**Work item:** Only one stretch of the data is wanted: the line containing "left eye: (133, 75)", the line containing "right elbow: (124, 273)", and every line between them, copied exactly.

**Data for this task:**
* * *

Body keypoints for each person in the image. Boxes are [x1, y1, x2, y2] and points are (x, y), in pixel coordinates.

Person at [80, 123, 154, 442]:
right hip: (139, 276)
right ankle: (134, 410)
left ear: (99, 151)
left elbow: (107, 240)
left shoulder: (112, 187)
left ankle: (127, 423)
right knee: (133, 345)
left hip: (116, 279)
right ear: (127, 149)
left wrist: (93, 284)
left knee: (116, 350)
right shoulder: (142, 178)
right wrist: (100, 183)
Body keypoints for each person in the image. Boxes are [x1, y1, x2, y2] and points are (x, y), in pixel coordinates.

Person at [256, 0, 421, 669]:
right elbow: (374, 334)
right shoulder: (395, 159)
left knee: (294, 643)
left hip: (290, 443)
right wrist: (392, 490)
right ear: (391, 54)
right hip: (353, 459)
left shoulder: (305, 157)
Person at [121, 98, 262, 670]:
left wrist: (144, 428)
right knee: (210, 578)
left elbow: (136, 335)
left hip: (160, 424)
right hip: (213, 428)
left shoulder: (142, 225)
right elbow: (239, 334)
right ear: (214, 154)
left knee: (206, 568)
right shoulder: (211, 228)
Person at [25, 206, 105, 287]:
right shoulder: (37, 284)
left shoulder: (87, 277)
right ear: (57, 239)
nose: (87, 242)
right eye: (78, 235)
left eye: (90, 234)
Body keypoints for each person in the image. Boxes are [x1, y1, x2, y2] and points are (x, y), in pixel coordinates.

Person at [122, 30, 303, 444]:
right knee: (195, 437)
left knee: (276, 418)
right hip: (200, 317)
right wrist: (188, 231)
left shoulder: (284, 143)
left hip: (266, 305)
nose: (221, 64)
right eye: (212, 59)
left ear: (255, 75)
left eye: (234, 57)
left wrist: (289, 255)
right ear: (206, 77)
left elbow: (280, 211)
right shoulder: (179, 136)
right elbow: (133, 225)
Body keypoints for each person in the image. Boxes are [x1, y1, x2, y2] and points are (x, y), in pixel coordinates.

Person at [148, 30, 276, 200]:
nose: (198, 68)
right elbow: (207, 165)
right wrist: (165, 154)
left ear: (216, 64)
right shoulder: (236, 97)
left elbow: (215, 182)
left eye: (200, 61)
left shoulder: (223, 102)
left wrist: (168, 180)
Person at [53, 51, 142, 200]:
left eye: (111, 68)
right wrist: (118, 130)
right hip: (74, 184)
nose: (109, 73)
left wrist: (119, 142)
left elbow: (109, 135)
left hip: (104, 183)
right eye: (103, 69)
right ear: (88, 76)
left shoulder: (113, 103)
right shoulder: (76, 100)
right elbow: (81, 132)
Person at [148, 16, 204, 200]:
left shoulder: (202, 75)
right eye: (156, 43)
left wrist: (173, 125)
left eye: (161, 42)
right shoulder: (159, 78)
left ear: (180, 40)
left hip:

* * *

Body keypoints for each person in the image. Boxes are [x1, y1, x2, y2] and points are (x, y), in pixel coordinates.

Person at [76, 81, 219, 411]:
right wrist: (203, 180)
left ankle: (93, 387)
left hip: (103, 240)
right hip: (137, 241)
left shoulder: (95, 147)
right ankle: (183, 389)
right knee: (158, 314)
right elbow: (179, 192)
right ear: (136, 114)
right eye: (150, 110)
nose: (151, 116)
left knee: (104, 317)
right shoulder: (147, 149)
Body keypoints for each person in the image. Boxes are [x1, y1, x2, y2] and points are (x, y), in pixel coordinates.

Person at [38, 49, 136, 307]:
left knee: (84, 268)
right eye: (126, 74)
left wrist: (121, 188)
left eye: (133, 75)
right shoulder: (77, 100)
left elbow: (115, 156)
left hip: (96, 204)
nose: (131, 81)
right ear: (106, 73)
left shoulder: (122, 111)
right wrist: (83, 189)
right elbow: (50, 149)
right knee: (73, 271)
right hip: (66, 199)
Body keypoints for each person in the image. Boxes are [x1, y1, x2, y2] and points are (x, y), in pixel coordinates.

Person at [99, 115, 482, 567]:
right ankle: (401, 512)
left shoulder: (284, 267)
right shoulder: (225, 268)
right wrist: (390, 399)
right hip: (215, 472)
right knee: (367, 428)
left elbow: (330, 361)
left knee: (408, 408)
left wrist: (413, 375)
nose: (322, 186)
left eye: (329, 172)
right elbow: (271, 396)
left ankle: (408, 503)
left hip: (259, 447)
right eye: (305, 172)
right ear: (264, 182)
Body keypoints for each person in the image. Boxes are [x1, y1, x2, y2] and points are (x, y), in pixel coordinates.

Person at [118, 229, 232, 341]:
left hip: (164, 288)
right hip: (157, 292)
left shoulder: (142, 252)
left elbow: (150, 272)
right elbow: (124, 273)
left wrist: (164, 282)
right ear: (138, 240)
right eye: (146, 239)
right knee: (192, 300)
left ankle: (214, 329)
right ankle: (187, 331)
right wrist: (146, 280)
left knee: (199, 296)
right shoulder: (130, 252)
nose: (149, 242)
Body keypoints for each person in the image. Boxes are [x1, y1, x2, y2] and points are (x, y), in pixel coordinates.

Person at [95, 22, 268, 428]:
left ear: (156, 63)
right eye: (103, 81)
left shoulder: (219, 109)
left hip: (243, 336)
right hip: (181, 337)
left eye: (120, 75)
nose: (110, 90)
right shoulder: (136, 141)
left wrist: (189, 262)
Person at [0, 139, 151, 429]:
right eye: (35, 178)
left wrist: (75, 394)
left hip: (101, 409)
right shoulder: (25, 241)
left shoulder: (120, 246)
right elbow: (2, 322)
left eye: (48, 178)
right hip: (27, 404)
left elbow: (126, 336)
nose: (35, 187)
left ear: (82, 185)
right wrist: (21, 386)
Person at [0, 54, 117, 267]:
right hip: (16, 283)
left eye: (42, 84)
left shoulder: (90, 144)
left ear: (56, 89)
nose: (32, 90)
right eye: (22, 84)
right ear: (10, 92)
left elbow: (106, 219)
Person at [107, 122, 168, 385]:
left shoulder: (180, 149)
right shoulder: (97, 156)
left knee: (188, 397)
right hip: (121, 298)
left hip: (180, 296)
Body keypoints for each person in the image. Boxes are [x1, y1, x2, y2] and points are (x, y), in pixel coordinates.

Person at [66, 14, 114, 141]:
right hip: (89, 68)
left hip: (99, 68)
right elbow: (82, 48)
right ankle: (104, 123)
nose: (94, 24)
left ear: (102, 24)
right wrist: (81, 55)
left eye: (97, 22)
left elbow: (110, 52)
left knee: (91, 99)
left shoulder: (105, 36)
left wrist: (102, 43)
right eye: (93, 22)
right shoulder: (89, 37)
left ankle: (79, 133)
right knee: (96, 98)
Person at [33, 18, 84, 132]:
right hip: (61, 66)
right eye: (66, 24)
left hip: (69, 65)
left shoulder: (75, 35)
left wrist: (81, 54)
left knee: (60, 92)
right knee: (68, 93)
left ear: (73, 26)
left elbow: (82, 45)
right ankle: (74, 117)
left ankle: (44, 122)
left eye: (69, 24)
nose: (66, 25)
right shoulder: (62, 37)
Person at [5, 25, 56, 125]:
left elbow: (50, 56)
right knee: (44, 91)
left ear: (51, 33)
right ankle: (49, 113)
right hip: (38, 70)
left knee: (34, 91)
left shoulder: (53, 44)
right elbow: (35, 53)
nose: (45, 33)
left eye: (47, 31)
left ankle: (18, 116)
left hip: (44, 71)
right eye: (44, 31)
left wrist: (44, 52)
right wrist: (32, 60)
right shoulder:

* * *

**Completed task:**
left eye: (133, 75)
right shoulder: (77, 100)
left elbow: (115, 156)
left hip: (96, 204)
nose: (131, 81)
right ear: (106, 73)
left shoulder: (122, 111)
right wrist: (83, 189)
right elbow: (50, 149)
right knee: (73, 271)
right hip: (66, 199)
Body keypoints for each person in the image. Boxes are [x1, y1, x2, y2] and points are (x, y), in pixel coordinates.

Person at [99, 115, 482, 567]:
right ankle: (401, 512)
left shoulder: (284, 267)
right shoulder: (225, 268)
right wrist: (390, 399)
right hip: (215, 472)
right knee: (367, 428)
left elbow: (330, 361)
left knee: (408, 408)
left wrist: (413, 375)
nose: (322, 186)
left eye: (329, 172)
right elbow: (271, 396)
left ankle: (408, 503)
left hip: (259, 447)
right eye: (305, 172)
right ear: (264, 182)
Body keypoints for each person in the image. Boxes are [x1, y1, x2, y2] and points are (x, y), in pixel coordinates.

Person at [118, 229, 232, 341]:
left hip: (164, 288)
right hip: (157, 292)
left shoulder: (142, 252)
left elbow: (150, 272)
right elbow: (124, 273)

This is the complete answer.